Task:
Scan the entries below. Report each line where the string "hand" occurs.

START Available data

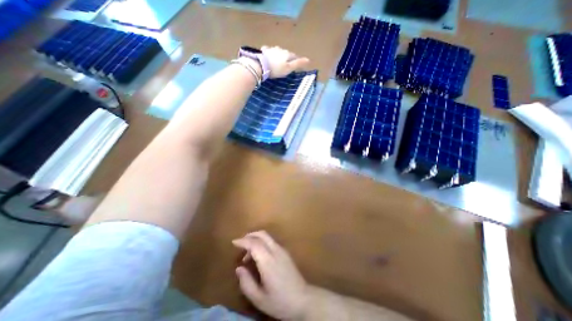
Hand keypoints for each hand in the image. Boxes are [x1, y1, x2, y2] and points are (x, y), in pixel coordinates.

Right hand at [232, 232, 310, 319]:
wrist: (303, 299)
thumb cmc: (280, 301)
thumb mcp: (259, 298)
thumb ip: (246, 283)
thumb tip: (239, 268)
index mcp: (268, 261)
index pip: (254, 244)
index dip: (243, 241)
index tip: (233, 242)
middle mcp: (276, 251)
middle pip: (262, 234)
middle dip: (250, 235)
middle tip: (240, 244)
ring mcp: (282, 250)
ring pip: (267, 237)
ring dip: (256, 239)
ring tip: (248, 255)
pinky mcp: (285, 252)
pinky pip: (271, 242)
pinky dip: (262, 243)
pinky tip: (259, 256)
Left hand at [261, 45, 311, 78]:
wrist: (262, 66)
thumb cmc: (277, 69)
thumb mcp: (289, 68)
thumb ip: (298, 63)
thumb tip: (309, 59)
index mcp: (287, 54)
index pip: (294, 56)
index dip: (296, 60)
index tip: (297, 64)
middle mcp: (281, 49)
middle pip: (286, 53)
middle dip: (287, 57)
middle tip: (287, 63)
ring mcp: (272, 49)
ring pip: (278, 50)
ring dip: (279, 53)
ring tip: (279, 59)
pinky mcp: (264, 51)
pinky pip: (267, 50)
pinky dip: (269, 51)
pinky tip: (267, 52)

END Available data

Result below:
Hand keypoints for each hand in the image. Boxes are [x1, y1, x2, y2] and points are (x, y), in pixel coordinates.
Right hand at [232, 232, 310, 319]:
Left hand at [261, 45, 311, 78]:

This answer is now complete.